Task goal:
All lines from the one that contains "text: (253, 536) -> (257, 301), 2600 -> 2800" through the final line of the entries must be repeated exactly. No other lines belong in the output.

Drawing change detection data
'''
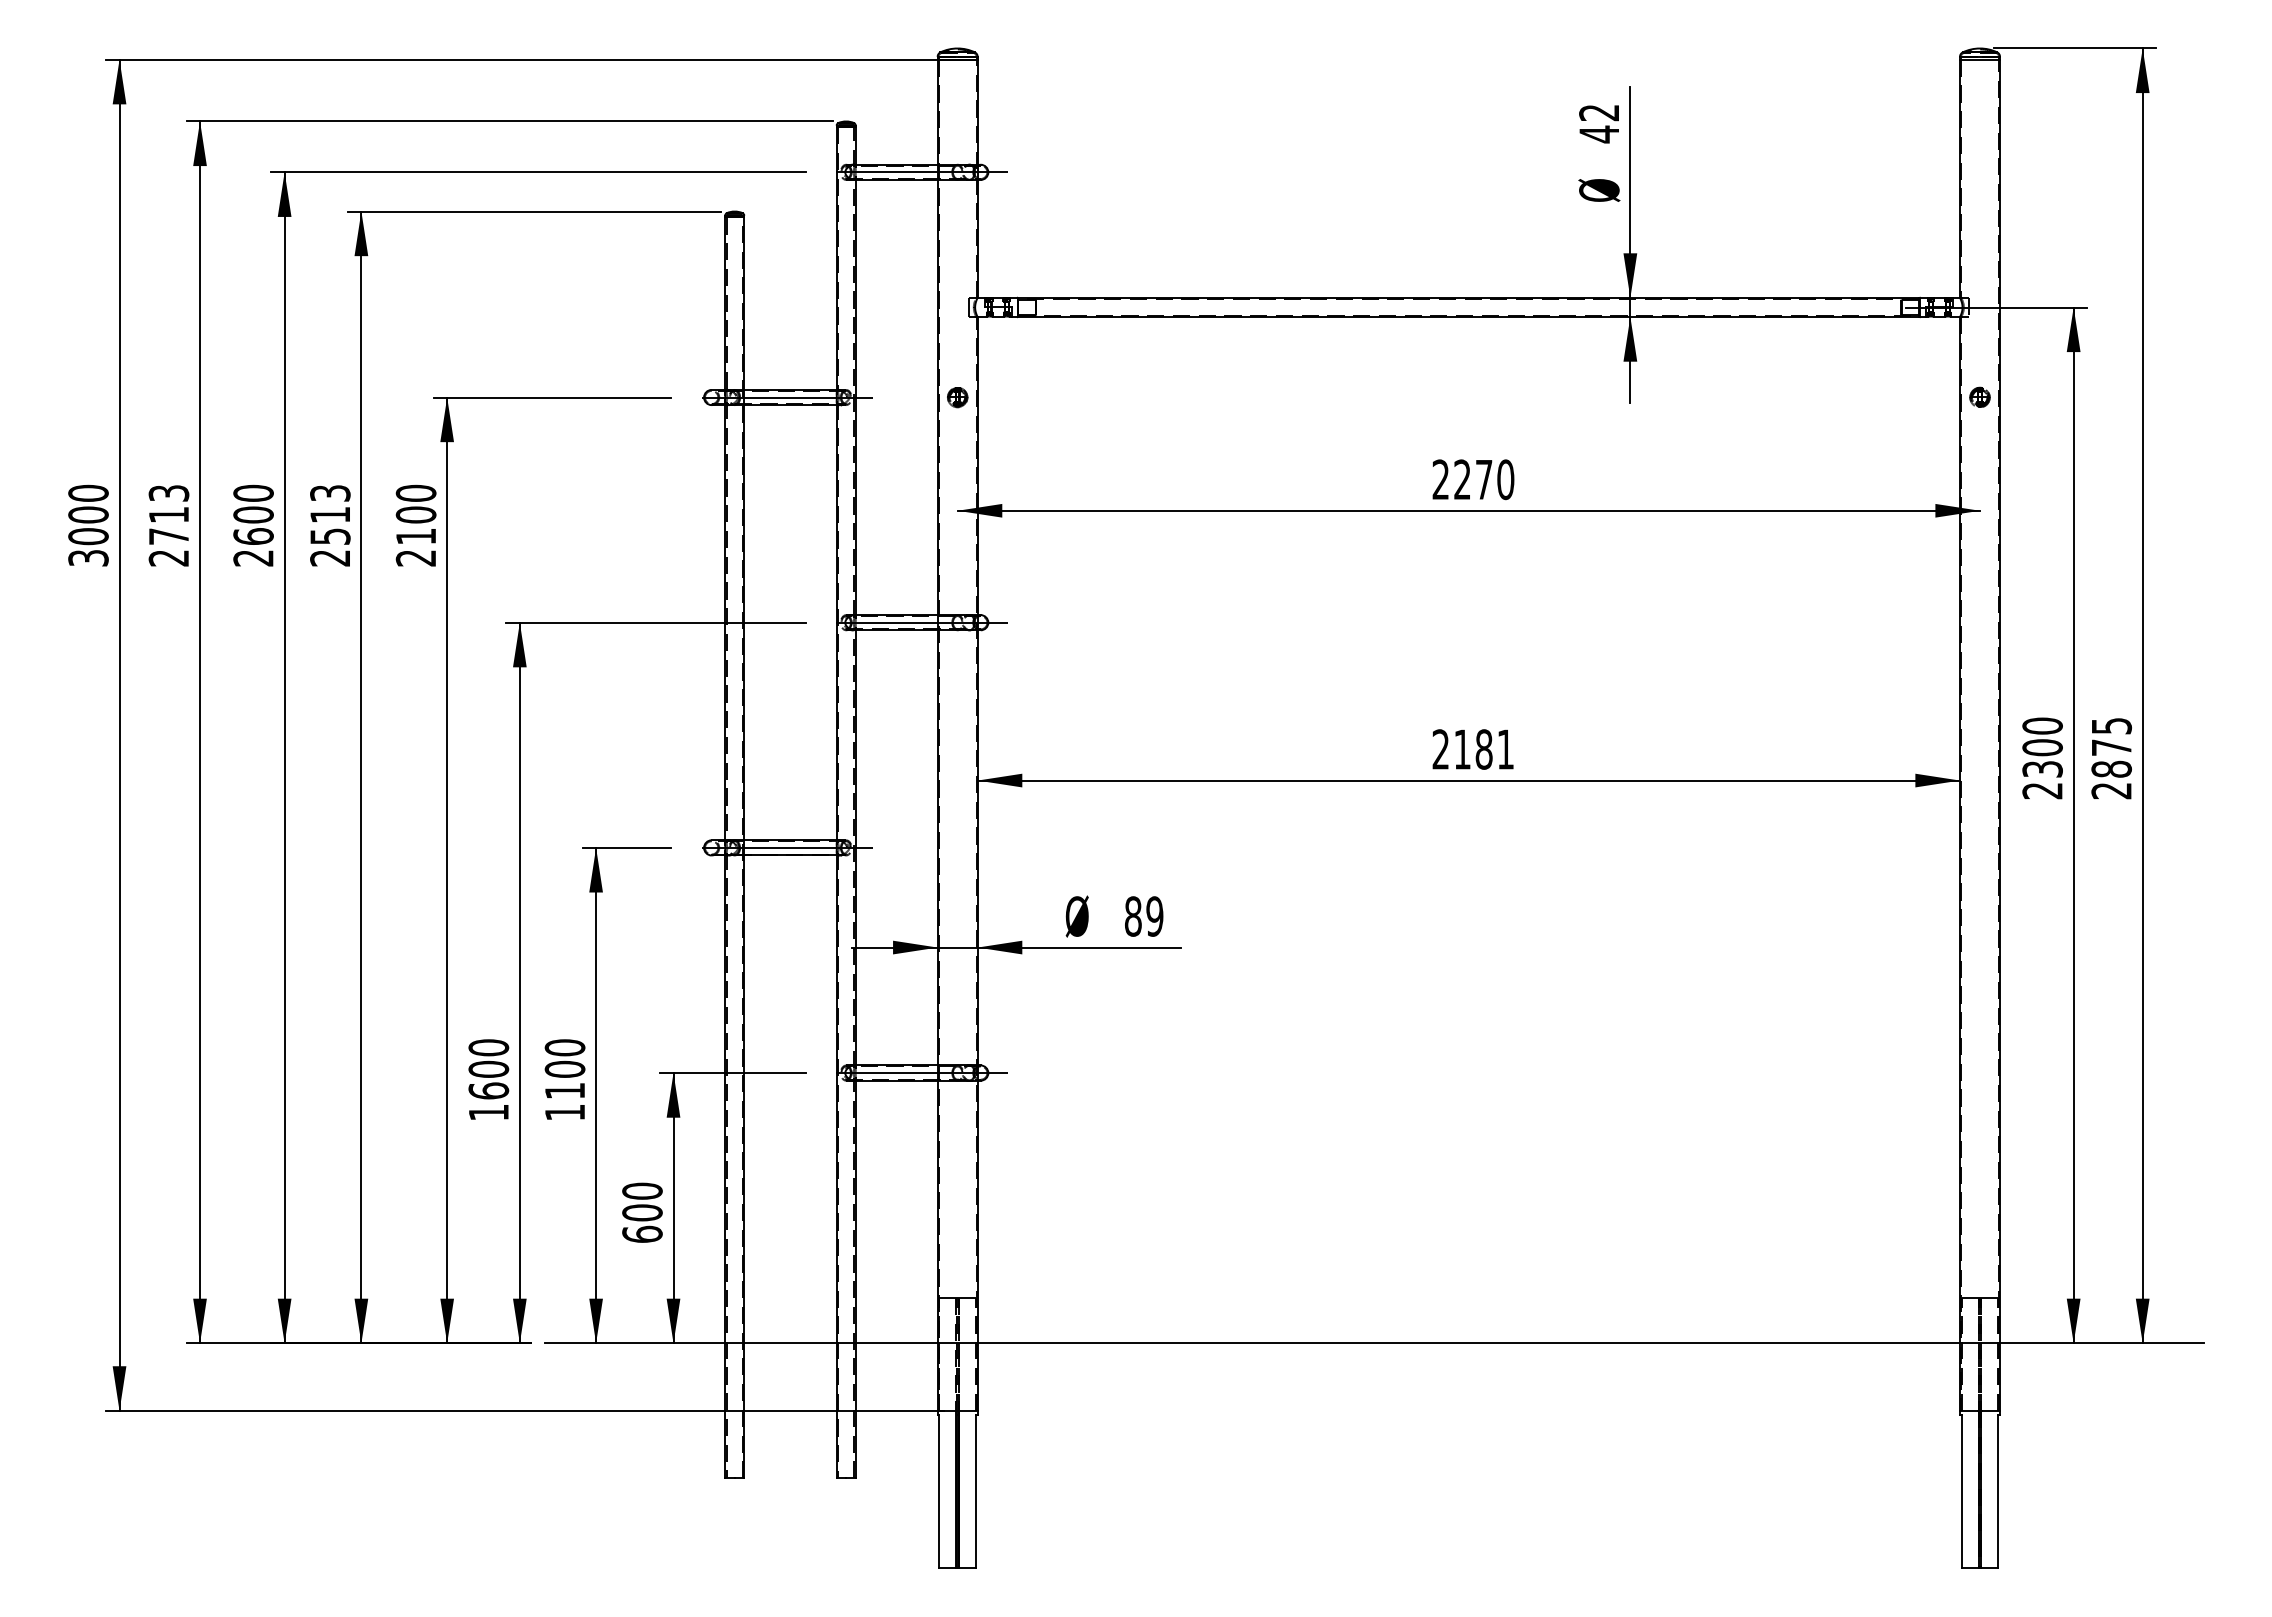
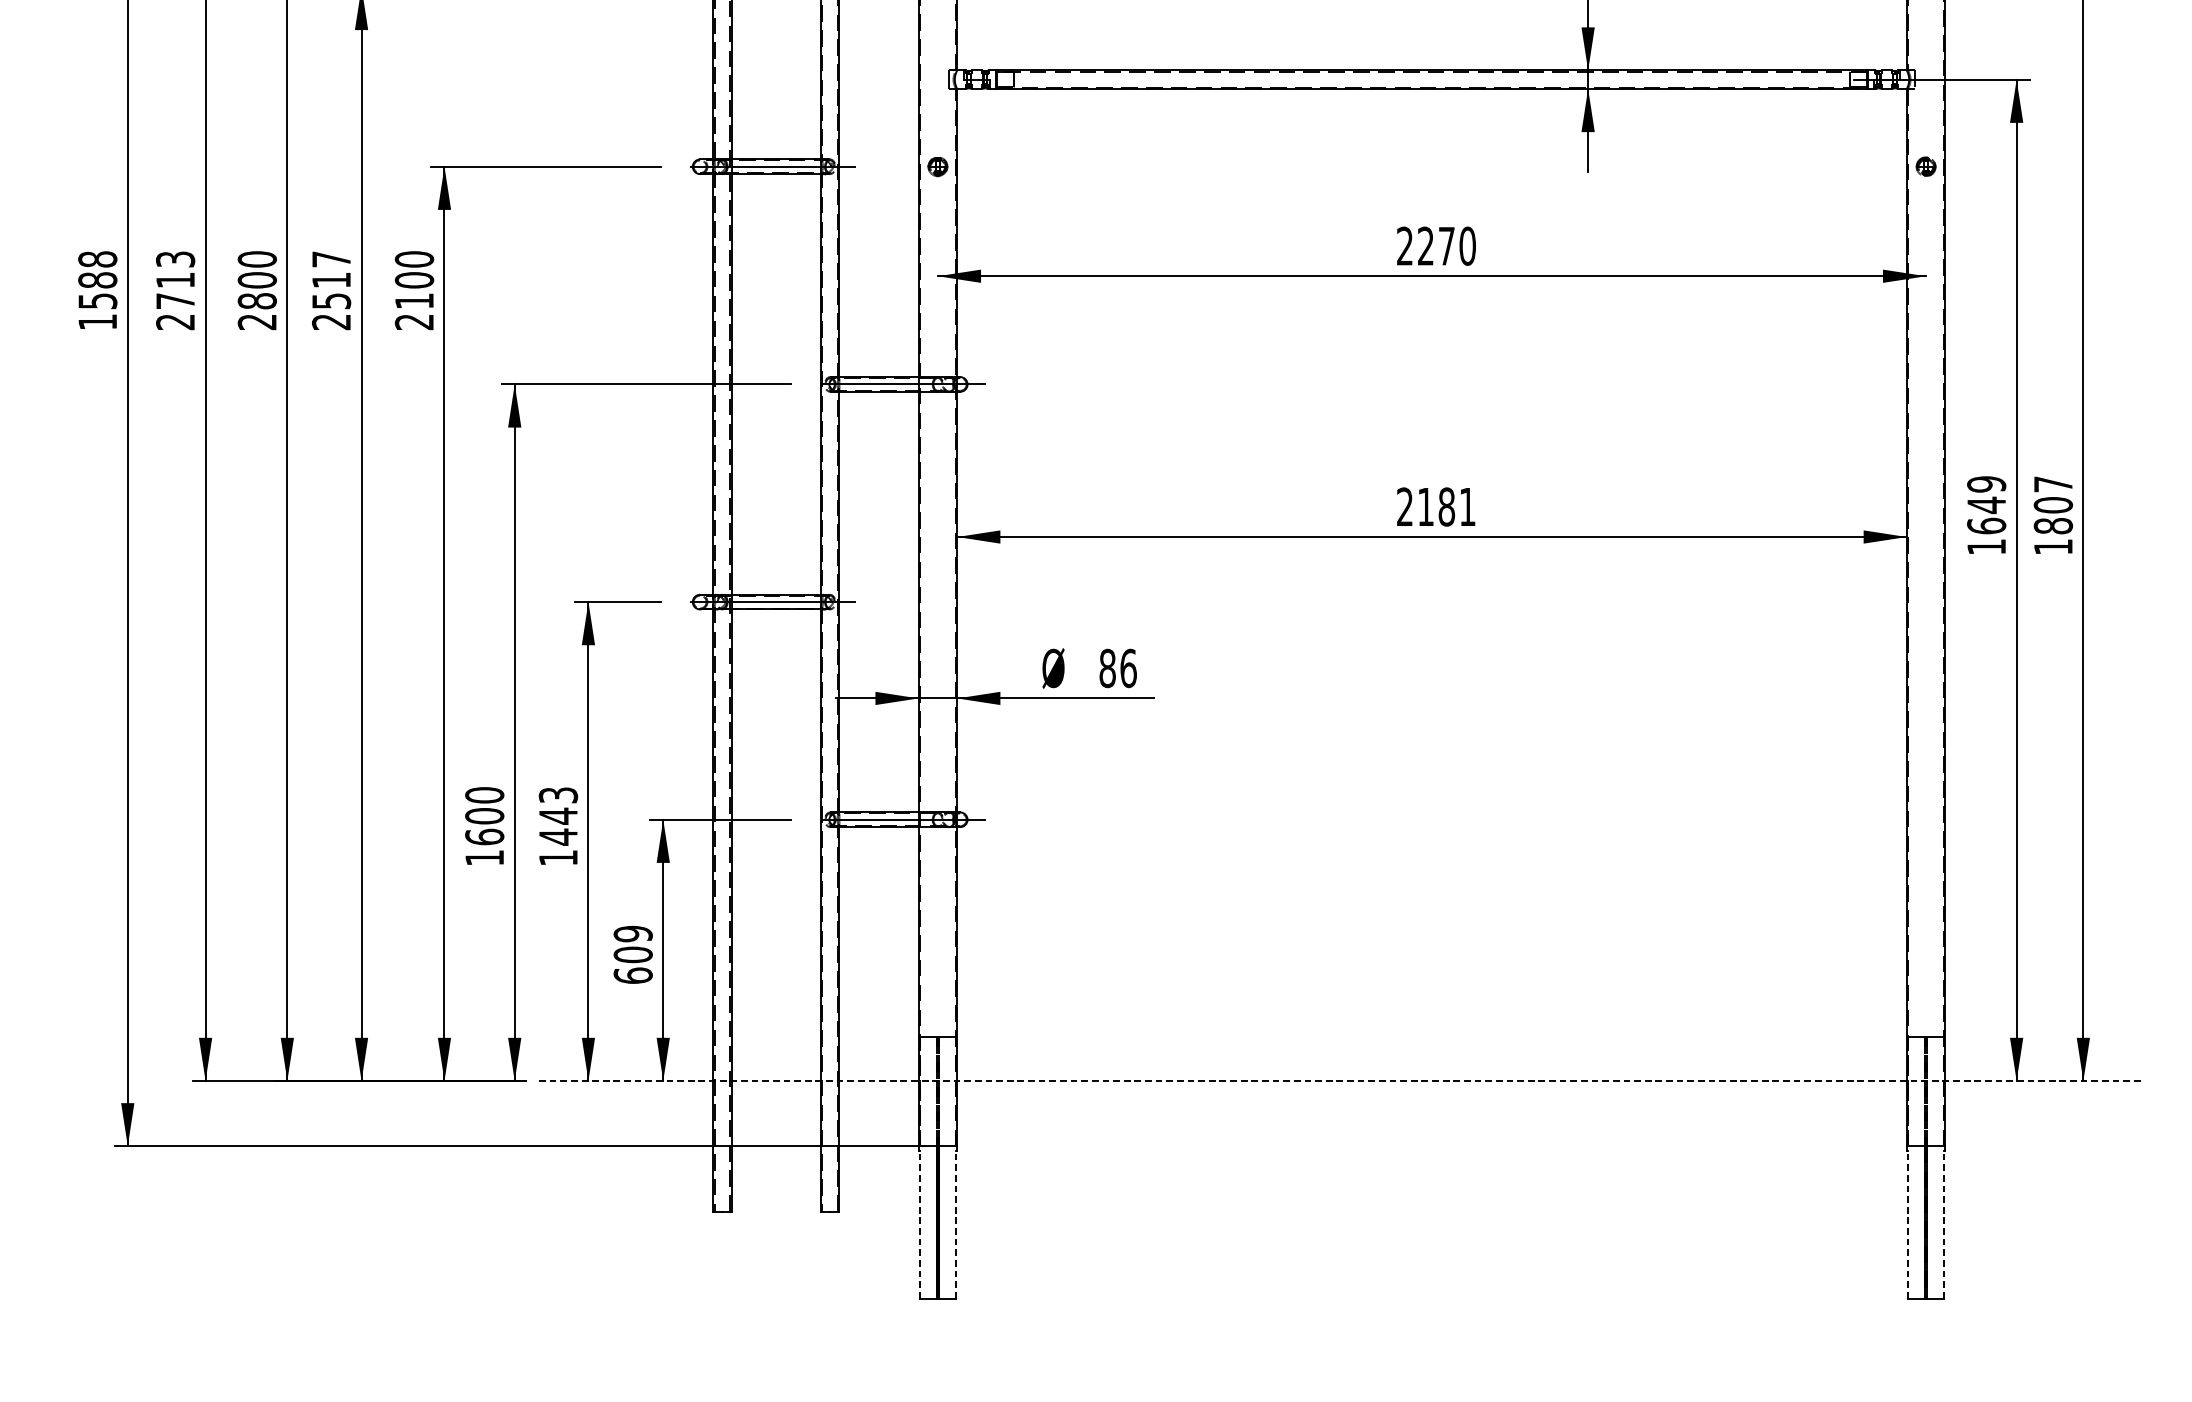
text: (330, 493) -> (331, 259), 2513 -> 2517
text: (88, 525) -> (97, 290), 3000 -> 1588
text: (253, 536) -> (257, 301), 2600 -> 2800
text: (2042, 758) -> (1986, 515), 2300 -> 1649
text: (2111, 758) -> (2053, 515), 2875 -> 1807
text: (1154, 916) -> (1128, 668), 89 -> 86
text: (564, 1069) -> (557, 816), 1100 -> 1443
text: (642, 1190) -> (633, 933), 600 -> 609
line: (1374, 1343) -> (1340, 1081), solid -> dashed
line: (939, 1491) -> (920, 1224), solid -> dashed
line: (976, 1491) -> (956, 1224), solid -> dashed
line: (1961, 1491) -> (1908, 1224), solid -> dashed
line: (1998, 1491) -> (1943, 1224), solid -> dashed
'''
Exercise response:
text: (253, 536) -> (257, 301), 2600 -> 2800
text: (2042, 758) -> (1986, 515), 2300 -> 1649
text: (2111, 758) -> (2053, 515), 2875 -> 1807
text: (1154, 916) -> (1128, 668), 89 -> 86
text: (564, 1069) -> (557, 816), 1100 -> 1443
text: (642, 1190) -> (633, 933), 600 -> 609
line: (1374, 1343) -> (1340, 1081), solid -> dashed
line: (939, 1491) -> (920, 1224), solid -> dashed
line: (976, 1491) -> (956, 1224), solid -> dashed
line: (1961, 1491) -> (1908, 1224), solid -> dashed
line: (1998, 1491) -> (1943, 1224), solid -> dashed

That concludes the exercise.